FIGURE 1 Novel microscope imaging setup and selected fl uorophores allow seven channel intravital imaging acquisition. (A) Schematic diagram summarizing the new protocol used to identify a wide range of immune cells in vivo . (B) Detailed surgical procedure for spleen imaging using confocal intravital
==
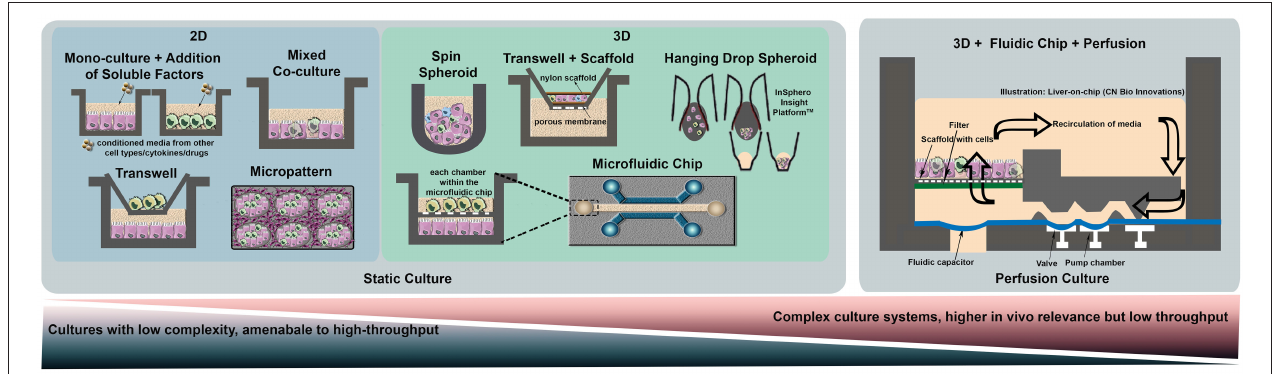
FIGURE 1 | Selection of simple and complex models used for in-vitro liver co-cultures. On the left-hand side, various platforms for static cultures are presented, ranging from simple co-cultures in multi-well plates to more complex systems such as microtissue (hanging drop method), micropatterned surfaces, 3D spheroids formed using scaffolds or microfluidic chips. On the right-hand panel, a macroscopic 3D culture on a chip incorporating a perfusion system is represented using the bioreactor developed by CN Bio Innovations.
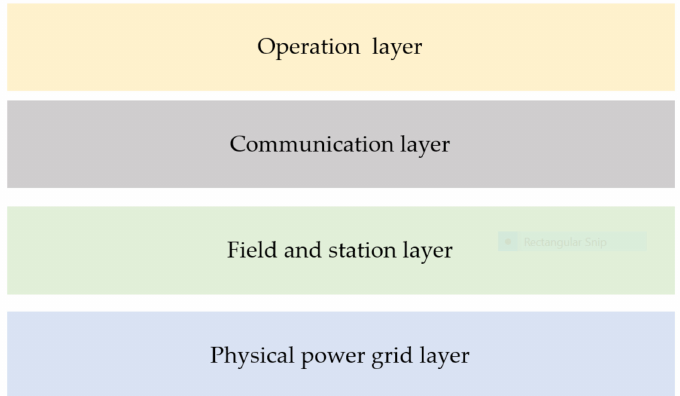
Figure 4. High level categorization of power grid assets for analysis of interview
---
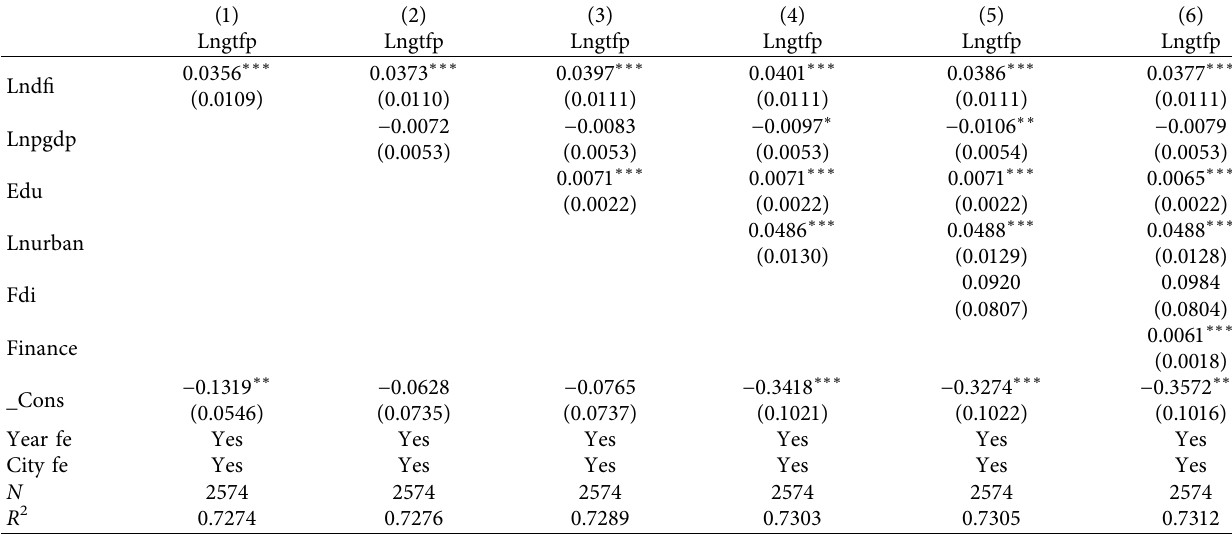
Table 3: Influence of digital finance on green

Assignment: Look at the records above. Copy every line where the string "using" occurs.

Solved problem:
FIGURE 1 Novel microscope imaging setup and selected fl uorophores allow seven channel intravital imaging acquisition. (A) Schematic diagram summarizing the new protocol used to identify a wide range of immune cells in vivo . (B) Detailed surgical procedure for spleen imaging using confocal intravital
FIGURE 1 | Selection of simple and complex models used for in-vitro liver co-cultures. On the left-hand side, various platforms for static cultures are presented, ranging from simple co-cultures in multi-well plates to more complex systems such as microtissue (hanging drop method), micropatterned surfaces, 3D spheroids formed using scaffolds or microfluidic chips. On the right-hand panel, a macroscopic 3D culture on a chip incorporating a perfusion system is represented using the bioreactor developed by CN Bio Innovations.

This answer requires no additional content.